Понятно, что такому человеку естественно взывать к моральному самосовершенствованию и видеть в нём духовную панацею и неестественно воспитывать других и бороться с общественно-объективирующимся злом. В момент семейной, национальной, общечеловеческой катастрофы, вызванной победоносным взрывом зла, он будет по-прежнему опасливо рефлектировать на свою внутреннюю моральную безошибочность и праведность и приглашать других к такому же «непротивлению», напоминая тех, кто в эпоху чумы предоставлял заразе распространяться и заботился только о своей личной незараженности. Наконец, вся эта постановка вопроса ведёт к тому, что в учении Толстого моральная верность душевного состояния оказывается высшей, самодовлеющей целью, главным и единственно достойным пунктом человеческих усилий и стремлений. Если для религиозного человека «моральность» есть условие или ступень, ведущая к богови́дению и богоуподоблению, если для учёного «моральность» есть экзистенцминимум истинного познания, если для политика-патриота «моральность» обозначает качество души, созревшей к властвующему служению, то здесь «моральность» есть последняя и ничему высшему не служащая самоценность. Достигший её достиг чего-то последнего и безусловного, того, в чём смысл человеческой жизни и чем невозможно пожертвовать, ибо оно выше всего и нет ничего высшего. Всё подчиняется моральности, всё оценивается её Критерием, она всему цель, для неё всё средство. Всё можно и должно отдать за неё и ради неё, но жертвовать ею, хотя бы частично, хотя бы на момент, бессмысленно, противоестественно, кощунственно. Достигнув своего сокровища, скупой рыцарь владеет мирами и не может отдать его за что-нибудь другое, пока не перестанет быть скупым рыцарем…
Именно поэтому моралист такого уклада, если только он последователен, неизбежно будет обречён в жизни на чудовищные положения. Ибо, в самом деле, что ответит он себе и Богу, если, присутствуя на изнасиловании ребёнка озверелою толпою и располагая оружием, он предпочтёт уговаривать злодеев, взывая к очевидности и любви, и потом, предоставив злодейству свершиться, останется жить с сознанием своей моральной безукоризненности? Или он здесь допустит «исключение»? Но во имя чего же? Во имя чего он пожертвует своей праведностью и совершит «зло», воспротивившись «насилием»? Если это высшее доступно ему и признается им, то его необходимо формулировать… А если оно будет формулировано, то что же останется от всей пресловутой доктрины «непротивления»?

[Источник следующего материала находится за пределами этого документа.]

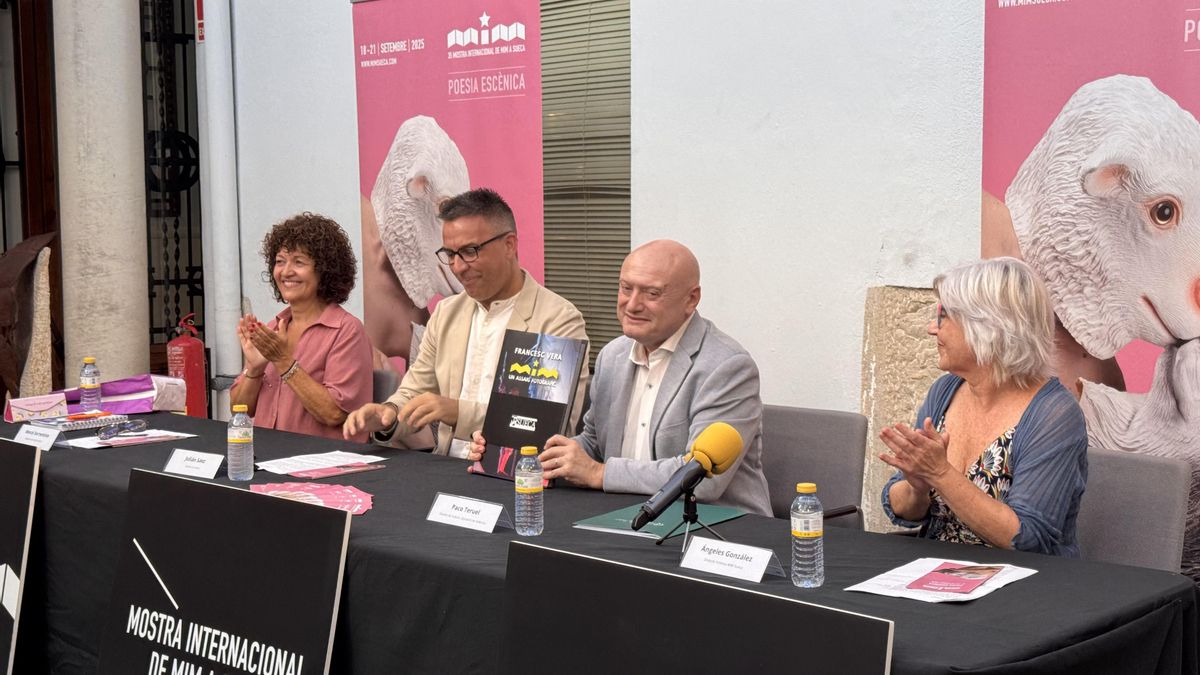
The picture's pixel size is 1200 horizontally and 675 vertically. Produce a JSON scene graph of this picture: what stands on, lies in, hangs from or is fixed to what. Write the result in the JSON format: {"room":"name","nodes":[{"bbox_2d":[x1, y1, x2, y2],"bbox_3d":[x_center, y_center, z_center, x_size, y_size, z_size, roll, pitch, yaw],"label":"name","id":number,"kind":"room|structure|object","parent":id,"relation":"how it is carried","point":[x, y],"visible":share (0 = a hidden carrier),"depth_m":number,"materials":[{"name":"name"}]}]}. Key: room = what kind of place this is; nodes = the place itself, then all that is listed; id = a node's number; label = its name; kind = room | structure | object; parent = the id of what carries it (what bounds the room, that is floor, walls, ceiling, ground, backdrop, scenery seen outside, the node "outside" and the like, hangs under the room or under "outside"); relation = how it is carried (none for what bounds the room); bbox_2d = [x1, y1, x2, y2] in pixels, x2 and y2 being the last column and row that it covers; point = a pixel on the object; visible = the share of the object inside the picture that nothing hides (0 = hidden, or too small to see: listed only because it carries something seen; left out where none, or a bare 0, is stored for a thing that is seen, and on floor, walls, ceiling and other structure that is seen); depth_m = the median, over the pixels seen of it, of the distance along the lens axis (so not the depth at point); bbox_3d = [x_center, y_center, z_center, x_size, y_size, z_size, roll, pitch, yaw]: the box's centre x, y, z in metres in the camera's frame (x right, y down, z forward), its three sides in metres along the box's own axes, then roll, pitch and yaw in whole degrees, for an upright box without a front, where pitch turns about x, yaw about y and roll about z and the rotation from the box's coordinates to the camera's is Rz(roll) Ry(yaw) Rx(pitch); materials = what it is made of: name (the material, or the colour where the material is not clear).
{"room":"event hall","nodes":[
{"label":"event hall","id":0,"kind":"room"},
{"bbox_2d":[346,187,590,463],"bbox_3d":[-0.416,0.110,5.450,0.732,1.155,0.593,3,6,33],"label":"man","id":1,"kind":"object","parent":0,"point":[528,303],"visible":0.73,"depth_m":5.35},
{"bbox_2d":[210,0,1199,558],"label":"wall","id":2,"kind":"structure","parent":0,"point":[647,228],"depth_m":6.03,"materials":[{"name":"white paint"}]},
{"bbox_2d":[0,0,64,400],"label":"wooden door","id":3,"kind":"structure","parent":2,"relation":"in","point":[42,71],"depth_m":8.82,"materials":[{"name":"brown wood"}]},
{"bbox_2d":[140,0,203,363],"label":"iron gate","id":4,"kind":"structure","parent":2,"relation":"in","point":[168,268],"depth_m":8.99,"materials":[{"name":"black metal"}]},
{"bbox_2d":[194,0,204,42],"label":"red sign","id":5,"kind":"object","parent":2,"relation":"attached to","point":[200,26],"visible":0.67,"depth_m":8.55,"materials":[{"name":"red"}]},
{"bbox_2d":[197,0,241,416],"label":"drainpipe","id":6,"kind":"object","parent":2,"relation":"attached to","point":[233,301],"visible":0.86,"depth_m":8.29,"materials":[{"name":"white metal"}]},
{"bbox_2d":[538,0,631,370],"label":"window blind","id":7,"kind":"object","parent":2,"relation":"in","point":[615,11],"visible":0.5,"depth_m":6.71,"materials":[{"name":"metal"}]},
{"label":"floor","id":8,"kind":"structure","parent":0,"visible":0},
{"bbox_2d":[0,435,40,674],"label":"sign board","id":9,"kind":"object","parent":8,"relation":"on","point":[22,498],"visible":1,"depth_m":4.54,"materials":[{"name":"black"}]},
{"bbox_2d":[0,232,55,404],"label":"sculpture","id":10,"kind":"object","parent":8,"relation":"on","point":[9,296],"visible":0.89,"depth_m":7.86,"materials":[{"name":"brown"}]},
{"bbox_2d":[54,0,147,384],"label":"column","id":11,"kind":"structure","parent":8,"relation":"on","point":[120,67],"depth_m":8.34,"materials":[{"name":"white stone"}]},
{"bbox_2d":[165,313,208,419],"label":"fire extinguisher","id":12,"kind":"object","parent":8,"relation":"on","point":[189,369],"visible":0.68,"depth_m":7.72,"materials":[{"name":"red metal"}]},
{"bbox_2d":[95,467,350,674],"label":"sign board","id":13,"kind":"object","parent":8,"relation":"on","point":[170,483],"visible":1,"depth_m":3.80,"materials":[{"name":"black"}]},
{"bbox_2d":[372,367,400,404],"bbox_3d":[-1.079,0.545,6.303,0.534,0.783,0.594,4,7,45],"label":"chair","id":14,"kind":"object","parent":8,"relation":"on","point":[385,380],"visible":0.14,"depth_m":6.33,"materials":[{"name":"grey fabric"}]},
{"bbox_2d":[235,212,376,441],"bbox_3d":[-1.062,0.069,5.971,0.495,0.915,0.694,-2,5,-13],"label":"woman","id":15,"kind":"object","parent":14,"relation":"on","point":[346,378],"visible":0.79,"depth_m":5.85},
{"bbox_2d":[351,1,547,385],"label":"banner","id":16,"kind":"object","parent":8,"relation":"on","point":[480,170],"visible":0.69,"depth_m":6.62,"materials":[{"name":"pink plastic"}]},
{"bbox_2d":[0,405,1198,674],"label":"table","id":17,"kind":"object","parent":8,"relation":"on","point":[977,609],"visible":0.6,"depth_m":3.54,"materials":[{"name":"black fabric"}]},
{"bbox_2d":[6,392,69,422],"bbox_3d":[-1.879,0.241,5.559,0.088,0.084,0.210,4,7,45],"label":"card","id":18,"kind":"object","parent":17,"relation":"on","point":[44,406],"visible":0.99,"depth_m":5.54,"materials":[{"name":"pink"}]},
{"bbox_2d":[13,422,64,451],"bbox_3d":[-1.665,0.299,4.934,0.215,0.068,0.096,4,7,45],"label":"name card","id":19,"kind":"object","parent":17,"relation":"on","point":[33,433],"visible":0.97,"depth_m":4.91,"materials":[{"name":"white paper"}]},
{"bbox_2d":[25,412,128,432],"bbox_3d":[-1.715,0.274,5.431,0.203,0.028,0.278,4,7,45],"label":"notebook","id":20,"kind":"object","parent":17,"relation":"on","point":[85,423],"visible":0.85,"depth_m":5.37,"materials":[{"name":"paper"}]},
{"bbox_2d":[79,357,102,411],"bbox_3d":[-1.726,0.169,5.627,0.067,0.202,0.067,4,7,45],"label":"water bottle","id":21,"kind":"object","parent":17,"relation":"on","point":[90,384],"visible":0.99,"depth_m":5.60,"materials":[{"name":"clear plastic"}]},
{"bbox_2d":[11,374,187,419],"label":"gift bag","id":22,"kind":"object","parent":17,"relation":"on","point":[129,386],"visible":0.64,"depth_m":5.90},
{"bbox_2d":[65,428,196,449],"bbox_3d":[-1.432,0.308,5.062,0.258,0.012,0.324,4,7,45],"label":"paper","id":23,"kind":"object","parent":17,"relation":"on","point":[129,433],"visible":0.78,"depth_m":5.03,"materials":[{"name":"white paper"}]},
{"bbox_2d":[98,417,147,439],"bbox_3d":[-1.510,0.283,5.246,0.144,0.050,0.165,0,5,2],"label":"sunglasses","id":24,"kind":"object","parent":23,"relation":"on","point":[109,433],"visible":0.99,"depth_m":5.22,"materials":[{"name":"plastic"}]},
{"bbox_2d":[163,448,223,479],"bbox_3d":[-1.086,0.341,4.465,0.201,0.067,0.090,2,5,26],"label":"name card","id":25,"kind":"object","parent":17,"relation":"on","point":[187,468],"visible":0.99,"depth_m":4.45,"materials":[{"name":"white paper"}]},
{"bbox_2d":[226,405,254,481],"bbox_3d":[-0.938,0.277,4.338,0.069,0.202,0.068,4,7,45],"label":"water bottle","id":26,"kind":"object","parent":17,"relation":"on","point":[241,440],"visible":0.98,"depth_m":4.31,"materials":[{"name":"clear plastic"}]},
{"bbox_2d":[249,480,373,515],"bbox_3d":[-0.705,0.396,4.096,0.337,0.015,0.381,-2,5,-15],"label":"paper","id":27,"kind":"object","parent":17,"relation":"on","point":[341,498],"visible":0.74,"depth_m":4.12,"materials":[{"name":"paper"}]},
{"bbox_2d":[253,450,386,475],"bbox_3d":[-0.784,0.346,4.628,0.308,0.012,0.314,4,7,45],"label":"paper","id":28,"kind":"object","parent":17,"relation":"on","point":[289,461],"visible":0.95,"depth_m":4.61,"materials":[{"name":"white paper"}]},
{"bbox_2d":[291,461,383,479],"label":"leaflet","id":29,"kind":"object","parent":17,"relation":"on","point":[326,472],"visible":0.97,"depth_m":4.51,"materials":[{"name":"paper"}]},
{"bbox_2d":[426,491,510,533],"bbox_3d":[-0.299,0.397,3.758,0.224,0.070,0.096,4,7,45],"label":"name card","id":30,"kind":"object","parent":17,"relation":"on","point":[454,513],"visible":0.99,"depth_m":3.75,"materials":[{"name":"white paper"}]},
{"bbox_2d":[513,445,544,537],"bbox_3d":[-0.154,0.334,3.591,0.065,0.197,0.065,4,7,45],"label":"water bottle","id":31,"kind":"object","parent":17,"relation":"on","point":[530,487],"visible":0.98,"depth_m":3.57,"materials":[{"name":"clear plastic"}]},
{"bbox_2d":[574,500,746,539],"bbox_3d":[0.142,0.413,3.781,0.276,0.009,0.308,3,6,35],"label":"green folder","id":32,"kind":"object","parent":17,"relation":"on","point":[662,528],"visible":0.7,"depth_m":3.75,"materials":[{"name":"paper"}]},
{"bbox_2d":[655,489,725,549],"bbox_3d":[0.206,0.378,3.508,0.185,0.136,0.186,4,7,45],"label":"microphone stand","id":33,"kind":"object","parent":17,"relation":"on","point":[691,519],"visible":0.83,"depth_m":3.51,"materials":[{"name":"black metal"}]},
{"bbox_2d":[629,422,744,530],"bbox_3d":[0.174,0.290,3.509,0.104,0.191,0.273,4,7,45],"label":"microphone","id":34,"kind":"object","parent":33,"relation":"on","point":[704,453],"visible":0.98,"depth_m":3.50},
{"bbox_2d":[678,535,780,583],"bbox_3d":[0.251,0.432,3.234,0.216,0.068,0.098,4,7,45],"label":"name card","id":35,"kind":"object","parent":17,"relation":"on","point":[728,571],"visible":0.99,"depth_m":3.22,"materials":[{"name":"white paper"}]},
{"bbox_2d":[791,482,824,588],"bbox_3d":[0.384,0.368,3.084,0.061,0.192,0.061,4,7,45],"label":"water bottle","id":36,"kind":"object","parent":17,"relation":"on","point":[801,532],"visible":0.98,"depth_m":3.06,"materials":[{"name":"clear plastic"}]},
{"bbox_2d":[846,556,1038,603],"bbox_3d":[0.647,0.455,3.130,0.263,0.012,0.311,4,7,45],"label":"paper","id":37,"kind":"object","parent":17,"relation":"on","point":[879,592],"visible":0.64,"depth_m":3.11,"materials":[{"name":"white paper"}]},
{"bbox_2d":[906,562,1005,595],"bbox_3d":[0.665,0.453,3.128,0.157,0.010,0.208,2,6,30],"label":"brochure","id":38,"kind":"object","parent":37,"relation":"on","point":[953,568],"visible":0.98,"depth_m":3.12,"materials":[{"name":"pink paper"}]},
{"bbox_2d":[500,541,893,674],"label":"sign board","id":39,"kind":"object","parent":8,"relation":"on","point":[725,603],"visible":1,"depth_m":2.84,"materials":[{"name":"black"}]},
{"bbox_2d":[761,403,869,529],"bbox_3d":[0.422,0.634,4.732,0.571,0.815,0.619,4,7,45],"label":"chair","id":40,"kind":"object","parent":8,"relation":"on","point":[808,438],"visible":0.32,"depth_m":4.77,"materials":[{"name":"grey fabric"}]},
{"bbox_2d":[488,239,767,515],"bbox_3d":[0.100,0.314,4.510,0.743,1.105,0.568,4,7,45],"label":"man","id":41,"kind":"object","parent":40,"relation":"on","point":[725,401],"visible":0.72,"depth_m":4.35},
{"bbox_2d":[469,330,587,483],"bbox_3d":[-0.197,0.186,4.384,0.306,0.381,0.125,4,7,45],"label":"book","id":42,"kind":"object","parent":41,"relation":"in","point":[565,356],"visible":0.91,"depth_m":4.38,"materials":[{"name":"black paper"}]},
{"bbox_2d":[860,285,942,528],"bbox_3d":[1.088,0.386,5.492,0.420,1.105,0.292,4,7,45],"label":"stone slab","id":43,"kind":"object","parent":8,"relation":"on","point":[897,305],"visible":0.33,"depth_m":5.44,"materials":[{"name":"stone"}]},
{"bbox_2d":[977,0,1199,595],"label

10. О сентиментальности и наслаждении
Ещё более глубокие и определяющие связи соединяют доктрину «непротивления» с содержательными корнями всего учения. Ибо идея «любви», выношенная и выдвинутая Л. Н. Толстым, вносит от себя такое содержание во все его основоположения и выводы, которое предопределяет собою неверность почти всех его вопросов и ответов.
«Любовь», воспеваемая его учением, есть, по существу своему, чувство жалостливого сострадания, которое может относиться к какому-нибудь одному определённому существу, но может захватывать душу и безотносительно, погружая её в состояние беспредметной умиленности и размягчённости. Именно такое чувство, укоренясь в душе, захватывая её глубочайшее чувствилище и определяя собою направление и ритм её жизни, несёт ей целый ряд опасностей и соблазнов.
Так, прежде всего это чувство само по себе даёт душе такое наслаждение, о полноте и возможной остроте которого знают только те, кто его пережил. Испытывать его есть благо совсем не в том только смысле, что оно морально ценно и что его следует испытывать, но и в том смысле, что оно само по себе даёт душе величайшее удовлетворение, услаждая её и насыщая её этою сладостью. В этом состоянии душа переживает себя блаженно-единою, целостно охваченною и растворённою; в ней всё как бы течёт и струится, звучит и светится, поёт и сияет; она обретает в себе самой источник ни в чём другом не нуждающегося счастья, и притом такой источник, которого не может отнять у неё чужой произвол и по сравнению с которым другие источники кажутся скудными, слабыми и ненадёжными. Но именно эта непосредственная доступность ключа к наслаждению, его самодовлеющий характер, интенсивность даруемого им удовлетворения и особенно способность его играть и петь в беспредметном умилении могут незаметно приучить душу к духовно неоправданному и духовно малозначительному самоуслаждению, к сосредоточенности на этом самоуслаждении и на его добывании. Это «благо» может приковать к себе душу не силою своего духовного превосходства и совершенства, а силою своего услаждающего блаженства, и, далее, именно постольку оно может повести к охлаждению и инстинктивному отвращению ото всего, что не есть это благо или что не ведёт к нему. Это может породить практику и теорию морального наслажденчества (гедонизма), искажающую и силу очевидности, и миросозерцание, и основы личного характера.